→ **Short exercise**
Find every line in the entries below that contains the string "sQuery", and copy each of those lines out in full.

[START OF Provided information]

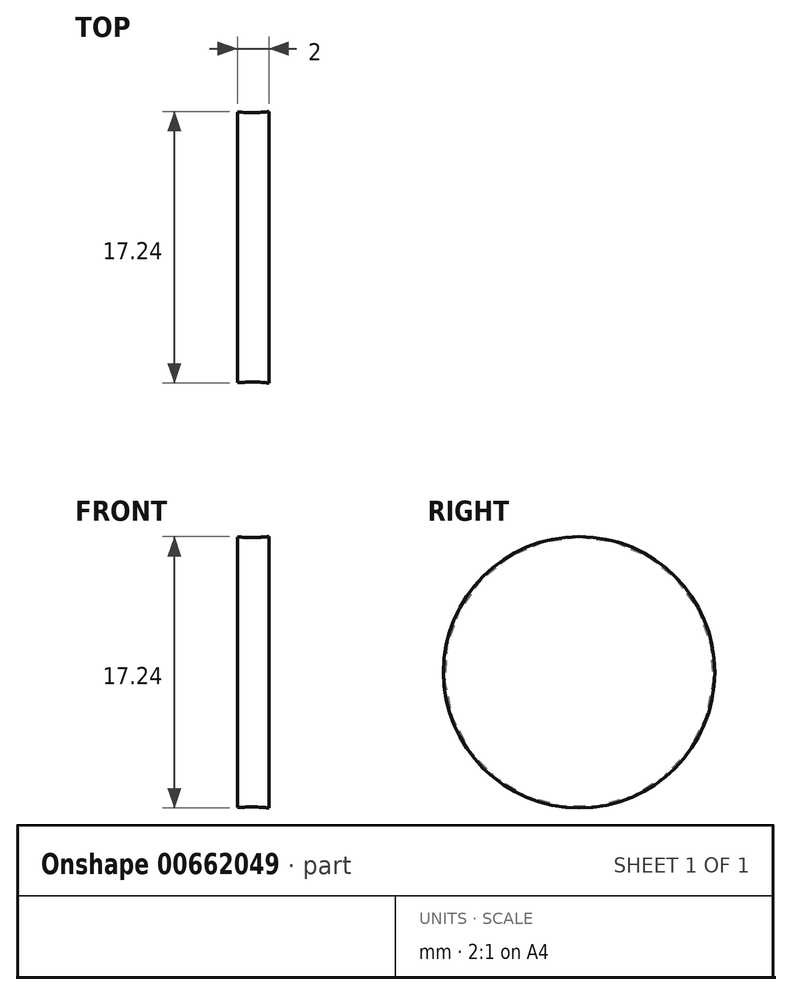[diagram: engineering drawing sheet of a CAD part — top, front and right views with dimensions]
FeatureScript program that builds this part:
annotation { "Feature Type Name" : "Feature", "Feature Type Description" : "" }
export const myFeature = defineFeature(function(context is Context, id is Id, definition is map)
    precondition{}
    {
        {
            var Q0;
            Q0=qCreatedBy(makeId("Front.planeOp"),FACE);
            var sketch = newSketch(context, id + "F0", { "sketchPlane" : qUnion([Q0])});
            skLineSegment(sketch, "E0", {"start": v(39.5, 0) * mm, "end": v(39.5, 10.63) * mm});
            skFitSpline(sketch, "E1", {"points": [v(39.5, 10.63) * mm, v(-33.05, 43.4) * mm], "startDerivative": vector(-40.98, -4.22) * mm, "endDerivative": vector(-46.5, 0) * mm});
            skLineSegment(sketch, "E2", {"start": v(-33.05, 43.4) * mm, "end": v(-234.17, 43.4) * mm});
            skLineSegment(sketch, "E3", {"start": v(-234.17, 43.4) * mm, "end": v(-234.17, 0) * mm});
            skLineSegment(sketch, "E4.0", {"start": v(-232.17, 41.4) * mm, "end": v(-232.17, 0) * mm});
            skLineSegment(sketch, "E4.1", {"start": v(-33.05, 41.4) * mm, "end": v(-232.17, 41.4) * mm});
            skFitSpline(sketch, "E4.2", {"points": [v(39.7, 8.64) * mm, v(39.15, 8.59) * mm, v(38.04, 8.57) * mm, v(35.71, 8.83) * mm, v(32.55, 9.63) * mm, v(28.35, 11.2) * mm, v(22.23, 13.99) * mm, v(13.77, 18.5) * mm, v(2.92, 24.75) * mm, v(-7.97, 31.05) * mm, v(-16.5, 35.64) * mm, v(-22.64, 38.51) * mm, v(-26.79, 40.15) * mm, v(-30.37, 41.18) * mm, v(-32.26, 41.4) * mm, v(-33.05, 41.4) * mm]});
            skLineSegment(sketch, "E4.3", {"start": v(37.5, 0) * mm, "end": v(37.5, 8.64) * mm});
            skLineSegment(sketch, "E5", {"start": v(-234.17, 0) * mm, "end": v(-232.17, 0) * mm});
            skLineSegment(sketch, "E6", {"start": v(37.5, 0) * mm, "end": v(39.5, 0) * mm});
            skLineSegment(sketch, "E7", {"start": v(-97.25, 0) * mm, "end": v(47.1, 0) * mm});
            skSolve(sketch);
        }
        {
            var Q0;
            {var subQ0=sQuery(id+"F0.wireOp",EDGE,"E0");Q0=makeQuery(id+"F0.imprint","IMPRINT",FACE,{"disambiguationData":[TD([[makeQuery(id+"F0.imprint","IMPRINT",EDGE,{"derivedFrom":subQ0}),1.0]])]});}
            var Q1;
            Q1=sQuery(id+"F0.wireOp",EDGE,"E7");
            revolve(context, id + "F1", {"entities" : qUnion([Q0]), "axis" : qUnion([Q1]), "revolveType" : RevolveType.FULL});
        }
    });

[END OF Provided information]
[START OF Provided information]

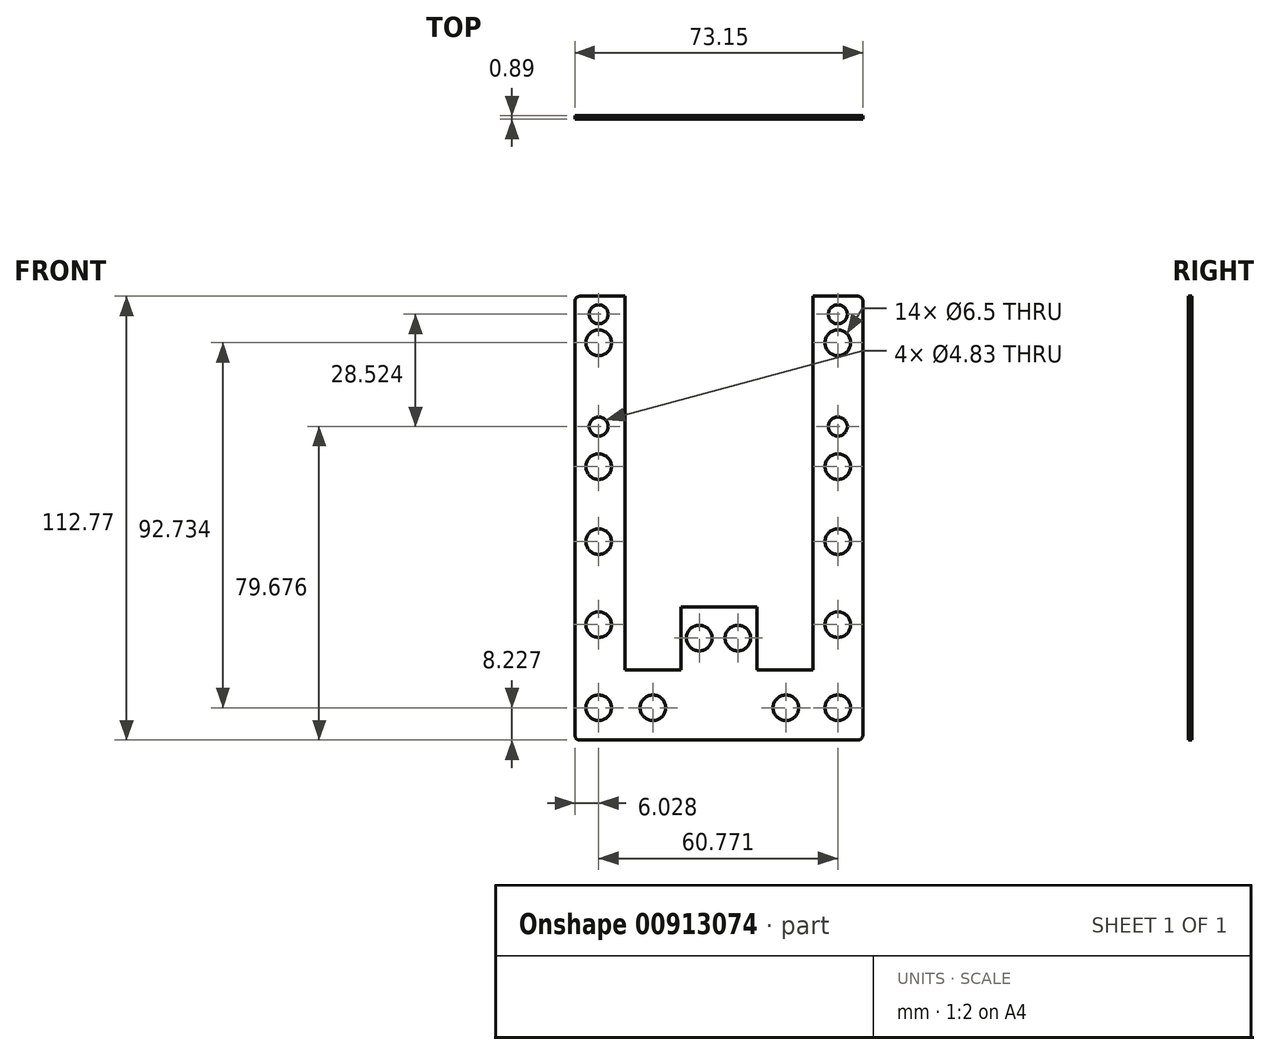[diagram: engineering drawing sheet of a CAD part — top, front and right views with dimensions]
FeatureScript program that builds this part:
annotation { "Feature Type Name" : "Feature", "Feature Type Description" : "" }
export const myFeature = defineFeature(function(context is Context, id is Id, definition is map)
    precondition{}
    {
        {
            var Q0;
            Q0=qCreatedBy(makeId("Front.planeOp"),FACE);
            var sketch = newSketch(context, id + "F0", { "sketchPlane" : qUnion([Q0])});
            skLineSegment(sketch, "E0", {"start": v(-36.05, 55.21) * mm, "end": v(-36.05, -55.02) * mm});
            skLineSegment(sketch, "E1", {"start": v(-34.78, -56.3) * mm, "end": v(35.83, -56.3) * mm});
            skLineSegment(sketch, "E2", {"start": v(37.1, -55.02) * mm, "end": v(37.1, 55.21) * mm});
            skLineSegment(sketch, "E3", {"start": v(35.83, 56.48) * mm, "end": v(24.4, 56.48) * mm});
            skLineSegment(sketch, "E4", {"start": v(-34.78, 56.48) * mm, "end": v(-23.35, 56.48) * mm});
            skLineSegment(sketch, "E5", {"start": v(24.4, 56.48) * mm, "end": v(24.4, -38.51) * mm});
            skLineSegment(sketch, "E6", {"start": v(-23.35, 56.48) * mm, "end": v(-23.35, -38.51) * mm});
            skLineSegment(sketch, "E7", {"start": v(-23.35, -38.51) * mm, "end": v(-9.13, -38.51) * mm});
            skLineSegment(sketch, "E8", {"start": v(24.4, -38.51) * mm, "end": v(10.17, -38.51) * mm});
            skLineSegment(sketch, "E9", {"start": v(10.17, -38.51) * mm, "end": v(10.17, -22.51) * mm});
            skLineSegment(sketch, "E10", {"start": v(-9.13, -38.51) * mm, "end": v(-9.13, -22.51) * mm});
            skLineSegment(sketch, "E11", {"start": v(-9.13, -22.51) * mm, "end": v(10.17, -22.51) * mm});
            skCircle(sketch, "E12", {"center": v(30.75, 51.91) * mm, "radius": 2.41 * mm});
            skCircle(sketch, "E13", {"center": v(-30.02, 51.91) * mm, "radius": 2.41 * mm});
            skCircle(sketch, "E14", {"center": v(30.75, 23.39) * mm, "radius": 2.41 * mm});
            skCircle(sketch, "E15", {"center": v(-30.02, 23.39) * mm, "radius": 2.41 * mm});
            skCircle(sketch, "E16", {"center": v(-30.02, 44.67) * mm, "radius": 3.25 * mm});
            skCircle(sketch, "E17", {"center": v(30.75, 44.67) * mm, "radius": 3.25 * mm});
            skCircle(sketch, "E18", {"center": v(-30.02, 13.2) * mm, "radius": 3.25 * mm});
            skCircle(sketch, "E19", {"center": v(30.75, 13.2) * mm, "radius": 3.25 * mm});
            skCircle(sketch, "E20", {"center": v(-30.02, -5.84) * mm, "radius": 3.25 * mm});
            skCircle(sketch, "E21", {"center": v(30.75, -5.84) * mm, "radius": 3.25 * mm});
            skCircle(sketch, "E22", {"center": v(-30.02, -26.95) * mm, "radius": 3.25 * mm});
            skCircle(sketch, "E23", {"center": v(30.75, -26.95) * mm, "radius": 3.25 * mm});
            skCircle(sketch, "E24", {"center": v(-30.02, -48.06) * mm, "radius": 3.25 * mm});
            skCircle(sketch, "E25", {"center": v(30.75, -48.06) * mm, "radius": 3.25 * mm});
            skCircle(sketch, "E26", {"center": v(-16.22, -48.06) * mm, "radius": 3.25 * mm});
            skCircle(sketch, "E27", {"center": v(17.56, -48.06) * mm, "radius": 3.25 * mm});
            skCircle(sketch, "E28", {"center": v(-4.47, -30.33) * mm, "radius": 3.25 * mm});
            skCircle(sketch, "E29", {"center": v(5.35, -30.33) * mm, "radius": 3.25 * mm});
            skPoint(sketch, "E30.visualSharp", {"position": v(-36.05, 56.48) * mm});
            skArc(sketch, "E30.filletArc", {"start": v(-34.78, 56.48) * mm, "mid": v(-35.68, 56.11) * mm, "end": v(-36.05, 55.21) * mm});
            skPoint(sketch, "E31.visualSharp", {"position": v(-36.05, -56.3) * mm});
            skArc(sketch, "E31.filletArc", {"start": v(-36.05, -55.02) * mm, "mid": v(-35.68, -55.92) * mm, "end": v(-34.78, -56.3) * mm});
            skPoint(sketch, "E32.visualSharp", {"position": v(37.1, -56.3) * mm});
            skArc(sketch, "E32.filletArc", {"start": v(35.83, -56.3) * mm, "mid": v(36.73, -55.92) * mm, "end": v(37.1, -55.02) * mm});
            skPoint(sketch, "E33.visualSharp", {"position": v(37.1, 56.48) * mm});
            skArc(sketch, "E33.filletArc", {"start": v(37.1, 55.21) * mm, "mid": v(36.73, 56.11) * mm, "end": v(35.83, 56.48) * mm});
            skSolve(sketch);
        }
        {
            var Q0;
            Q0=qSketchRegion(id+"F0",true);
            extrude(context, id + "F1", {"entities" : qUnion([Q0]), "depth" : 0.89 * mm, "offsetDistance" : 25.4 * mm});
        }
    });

[END OF Provided information]

→ **Exercise solution**
            {var subQ0=sQuery(id+"F0.wireOp",EDGE,"E0");Q0=makeQuery(id+"F0.imprint","IMPRINT",FACE,{"disambiguationData":[TD([[makeQuery(id+"F0.imprint","IMPRINT",EDGE,{"derivedFrom":subQ0}),1.0]])]});}
            Q1=sQuery(id+"F0.wireOp",EDGE,"E7");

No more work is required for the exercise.